So say a team led by French researcher Bertran Auvert, whose pioneering work, unveiled in 2006, helped unleash a circumcision campaign in AIDS-hit sub-Saharan Africa.
Three major trials took place in South Africa, Kenya and Uganda to test the effectiveness of circumcision in preventing infection by the human immunodeficiency virus (HIV) which causes AIDS.
Initial data pointed to a risk reduction of half, an estimate that was later boosted to 65 to 76 percent, according to the location.
Auvert’s team went back to Orange Farm, the South African township where the first trial took place in 2002 and 2005, in order to carry out a follow-up survey.
They asked more than 3,300 men to be tested for HIV and give details about their sexual behaviour.
Multiple partners and condom use were the same, whether the men were circumcised or uncircumcised, the investigation found.

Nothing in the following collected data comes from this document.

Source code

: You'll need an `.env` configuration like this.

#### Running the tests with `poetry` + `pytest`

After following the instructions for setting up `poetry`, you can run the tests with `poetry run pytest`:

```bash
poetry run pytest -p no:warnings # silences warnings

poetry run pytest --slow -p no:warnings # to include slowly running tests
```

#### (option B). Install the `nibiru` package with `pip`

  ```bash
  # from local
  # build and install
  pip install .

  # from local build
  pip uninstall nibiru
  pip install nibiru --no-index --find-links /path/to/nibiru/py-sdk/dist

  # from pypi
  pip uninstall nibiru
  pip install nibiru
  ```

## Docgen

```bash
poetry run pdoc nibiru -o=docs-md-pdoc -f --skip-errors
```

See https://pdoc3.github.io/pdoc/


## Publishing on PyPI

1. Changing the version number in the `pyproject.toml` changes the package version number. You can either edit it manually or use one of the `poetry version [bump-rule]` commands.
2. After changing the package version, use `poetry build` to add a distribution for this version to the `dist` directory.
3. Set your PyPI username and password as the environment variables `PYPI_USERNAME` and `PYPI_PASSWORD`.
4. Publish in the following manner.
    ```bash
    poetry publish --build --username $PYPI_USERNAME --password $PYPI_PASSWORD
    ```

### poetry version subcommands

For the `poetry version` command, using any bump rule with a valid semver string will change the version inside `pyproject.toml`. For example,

But the risk of HIV infection was 57-61 percent lower among those who had been circumcised.
Without circumcision, prevalence of HIV in the community would have been 19 percent higher.
The finding “gives hope that the epidemic can be reduced in settings [in sub-Saharan Africa] where most men are uncircumcised,” says the study, published in the peer-reviewed journal PLoS Medicine.
The rollout of adult male circumcision, endorsed by UNAIDS and WHO and backed by international donors such as the Gates Foundation, “should be accelerated”.
One theory behind the effectiveness of circumcision is that the inner foreskin is an easy entry point for HIV. It is rich in so-called Langerhans cells, tissue that the AIDS virus easily latches on to and penetrates.
Still unclear, though, is whether women also gain an indirect protective effect if fewer men are infected.
Sub-Saharan Africa has around 23.5 million people living with HIV, or 69 percent of the global total, according to estimates released last year by UNAIDS.